Manage Compliance

Development of complex products is always a regulated environment. Examples are standards set by governing bodies like the FAA or FDA, ISO or IEEE standards, quality, safety, security, environmental, or health standards, or market requirements like Automotive SPICE or CMMI. Manage compliance with all relevant standards is a key aspect of process management.

Stages enables process managers to map their processes against standards, detect and close gaps, and generate evidence for audits, assessments, and appraisals.

Watch our basic videos on compliance here.

Map Processes against Standard Requirements

The basic idea is to break down the standard documents into their individual requirements and map the processes against those requirements. The standard requirements are modeled as a process, which is marked as a reference model.

Typically a process has to comply only with specific sections of a reference model. Those sections are called scopes. The processes are then mapped against these scopes.

To define that a process needs to be compliant with to a set of reference model scopes, use the Management > Compliance menu and add them via the Add Reference Model button.

To start the mapping, click or tap on the reference model name. Stages then shows the reference model, but only those parts that are covered by the assigned scopes. Use the navigation to drill down to the requirements.

To allow a quick overview which standard requirements are already mapped and where there are still gaps, the coverage of each requirement is also shown in the navigation (1).

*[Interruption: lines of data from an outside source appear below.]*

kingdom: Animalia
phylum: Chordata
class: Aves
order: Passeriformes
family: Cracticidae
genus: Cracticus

To assign process content to a specific requirement, use the context menu in Compliance References box (2) . The assignment works exactly the same as in assigning process elements to each other. You can use the element comment for each assignment to record details about each mapping, e.g. which chapter of a work product covers the standard requirement.

Finally, it can be defined how well a set of mappings covers a standard requirement. To set the coverage, use the context menu in the Compliance Coverage box (3) .

Defining the correct coverage is typically expert judgement, but you can use the following scheme as an orientation:

  • Zero Stars (None): The process does not cover the requirement at all.
  • One Star (Incomplete): The process has some evidence to cover the requirement, but there are some aspects still missing.
  • Two Stars (Fair): The process should cover the full requirements, but the coverage was not yet validated by an expert.
  • Three Stars (Complete): The process covers the full requirement and the coverage was validated by an expert.

You can also take notes, e.g. why you mapped those element or aspects that are still missing.

To finish the mapping, use the X in the top right corner that shows both the reference model name and the name of the workspace where the process resides.

The above video shows the whole sequence of actions to assign reference model scopes, map the process to the individual requirements, and finally determine the coverage of the mappings.

View Compliance in Process Context

Some process participants need to understand why a certain activity or work product is required. This can be accomplished by using the Compliance perspective when viewing the process content.

This perspective is configurable, but normally shows the description of the process element and its compliance mappings side-by-side. The users can follow the links to the respective compliance requirements, ideally by opening the link in a new browser tab or window.

Show Compliance Traceability

To see how the compliance requirements can be traced to the process content, use the pre-defined Compliance Traces report. It is typically installed in Reports > Compliance > Compliance Traces.

To generate the traces, select the desired reference model scopes and run the report.

The report shows the compliance requirements and the process content that is mapped to them. It also contains the coverage, notes, and other information. There are direct links to the compliance requirements and the mapped process element. The links automatically open a new browser tab.

In some cases, it saves a lot of time to map reference models onto each other. If you would like to also include those indirect traces, switch on Include Mappings across Reference Models.

Finally, the traces can be exported to Excel via the normal report Excel export.

Show Compliance Gaps

The same report can also be used to find the compliance gaps. Simply set Include Gaps to “Yes” or “Only Gaps” and run the report as described above.

Generate Evidence

To generate the evidence for audits, assessments, or appraisals, the same report can be used. Simply run the report in the workspace containing the project's valid process. If a compliance requirement is mapped to a work product with files, those are included in the Evidence column.

The report results can be imported into common appraisal tools like Appraisal Wizard and Capability Advisor, so auditors can start their assessment right away.

These pre-defined reports can be modified by the customer. Individual reports can also be created. See here for more info on how to create custom reports.